◆ Task to complete ◆
From the data below, return each line in which the string "parameter" is found.

Data records
________
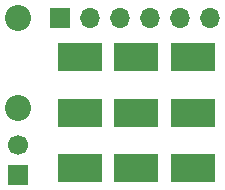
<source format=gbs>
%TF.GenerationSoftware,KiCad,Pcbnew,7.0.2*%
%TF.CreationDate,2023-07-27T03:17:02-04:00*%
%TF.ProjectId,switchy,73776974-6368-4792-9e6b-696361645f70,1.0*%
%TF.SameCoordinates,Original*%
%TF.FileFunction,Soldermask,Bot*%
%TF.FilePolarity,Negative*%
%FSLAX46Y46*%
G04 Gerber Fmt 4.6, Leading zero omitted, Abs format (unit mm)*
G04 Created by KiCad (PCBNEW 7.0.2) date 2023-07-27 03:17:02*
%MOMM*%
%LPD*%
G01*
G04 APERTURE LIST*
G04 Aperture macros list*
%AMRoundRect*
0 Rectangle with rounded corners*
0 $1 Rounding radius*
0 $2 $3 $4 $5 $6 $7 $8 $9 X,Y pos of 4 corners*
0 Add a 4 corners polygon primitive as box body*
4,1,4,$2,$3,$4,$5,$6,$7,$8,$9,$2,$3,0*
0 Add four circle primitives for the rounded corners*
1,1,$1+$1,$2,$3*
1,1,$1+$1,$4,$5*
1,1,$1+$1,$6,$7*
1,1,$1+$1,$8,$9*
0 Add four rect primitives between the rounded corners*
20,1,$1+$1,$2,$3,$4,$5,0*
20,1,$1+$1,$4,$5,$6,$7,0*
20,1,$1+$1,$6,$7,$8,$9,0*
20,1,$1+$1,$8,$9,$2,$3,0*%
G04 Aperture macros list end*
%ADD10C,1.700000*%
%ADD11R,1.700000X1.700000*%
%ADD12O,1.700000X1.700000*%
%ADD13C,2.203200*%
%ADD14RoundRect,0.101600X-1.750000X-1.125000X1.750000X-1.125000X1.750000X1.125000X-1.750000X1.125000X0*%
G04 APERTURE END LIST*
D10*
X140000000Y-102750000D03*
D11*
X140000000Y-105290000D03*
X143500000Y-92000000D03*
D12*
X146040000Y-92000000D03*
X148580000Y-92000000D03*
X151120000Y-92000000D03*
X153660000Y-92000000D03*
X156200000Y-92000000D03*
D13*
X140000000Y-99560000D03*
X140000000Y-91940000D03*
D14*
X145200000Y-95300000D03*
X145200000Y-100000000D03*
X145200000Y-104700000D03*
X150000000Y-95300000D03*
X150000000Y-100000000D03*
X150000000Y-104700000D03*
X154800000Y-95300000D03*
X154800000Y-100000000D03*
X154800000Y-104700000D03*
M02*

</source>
________
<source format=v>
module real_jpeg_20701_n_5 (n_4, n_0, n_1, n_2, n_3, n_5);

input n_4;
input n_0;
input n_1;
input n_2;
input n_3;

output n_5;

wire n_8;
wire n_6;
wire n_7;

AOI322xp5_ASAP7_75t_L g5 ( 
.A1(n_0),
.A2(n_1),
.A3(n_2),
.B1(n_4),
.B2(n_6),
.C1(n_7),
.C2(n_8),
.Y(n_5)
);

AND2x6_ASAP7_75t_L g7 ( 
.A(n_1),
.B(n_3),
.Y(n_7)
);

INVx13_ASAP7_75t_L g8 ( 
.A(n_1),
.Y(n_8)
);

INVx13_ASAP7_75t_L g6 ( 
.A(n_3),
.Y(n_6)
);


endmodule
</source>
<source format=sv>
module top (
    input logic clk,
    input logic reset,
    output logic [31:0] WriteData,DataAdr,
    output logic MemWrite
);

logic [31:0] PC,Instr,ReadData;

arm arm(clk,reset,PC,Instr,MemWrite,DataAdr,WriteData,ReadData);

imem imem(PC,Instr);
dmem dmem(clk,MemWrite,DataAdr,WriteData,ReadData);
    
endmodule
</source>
________
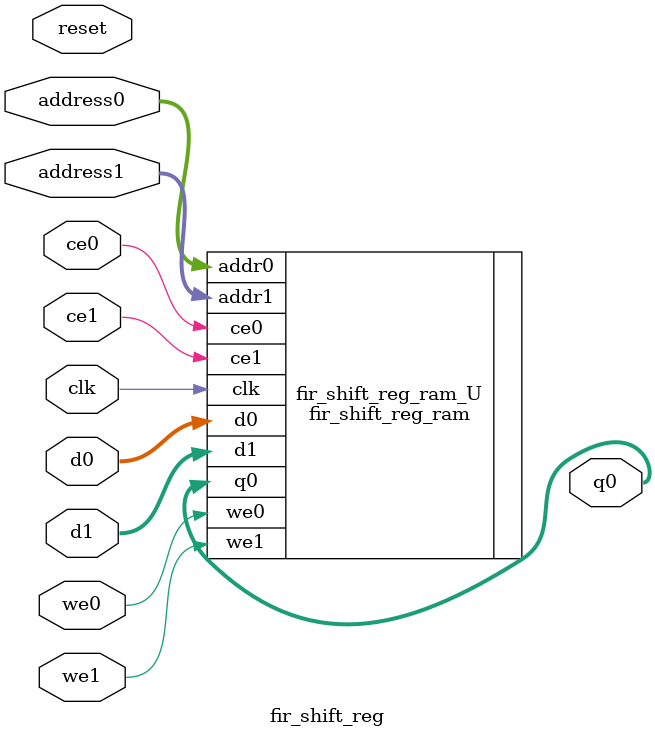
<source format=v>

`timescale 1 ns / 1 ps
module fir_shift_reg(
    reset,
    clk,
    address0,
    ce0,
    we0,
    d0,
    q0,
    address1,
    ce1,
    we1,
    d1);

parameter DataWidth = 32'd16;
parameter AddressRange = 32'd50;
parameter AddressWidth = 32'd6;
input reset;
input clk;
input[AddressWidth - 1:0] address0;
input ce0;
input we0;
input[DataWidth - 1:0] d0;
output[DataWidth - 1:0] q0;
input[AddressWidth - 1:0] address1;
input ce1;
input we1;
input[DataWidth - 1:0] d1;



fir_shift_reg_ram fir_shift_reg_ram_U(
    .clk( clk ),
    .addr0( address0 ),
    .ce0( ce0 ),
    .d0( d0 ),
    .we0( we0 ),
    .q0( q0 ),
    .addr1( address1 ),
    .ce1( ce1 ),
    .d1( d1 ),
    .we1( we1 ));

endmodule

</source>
________
◆ Reply ◆
parameter DataWidth = 32'd16;
parameter AddressRange = 32'd50;
parameter AddressWidth = 32'd6;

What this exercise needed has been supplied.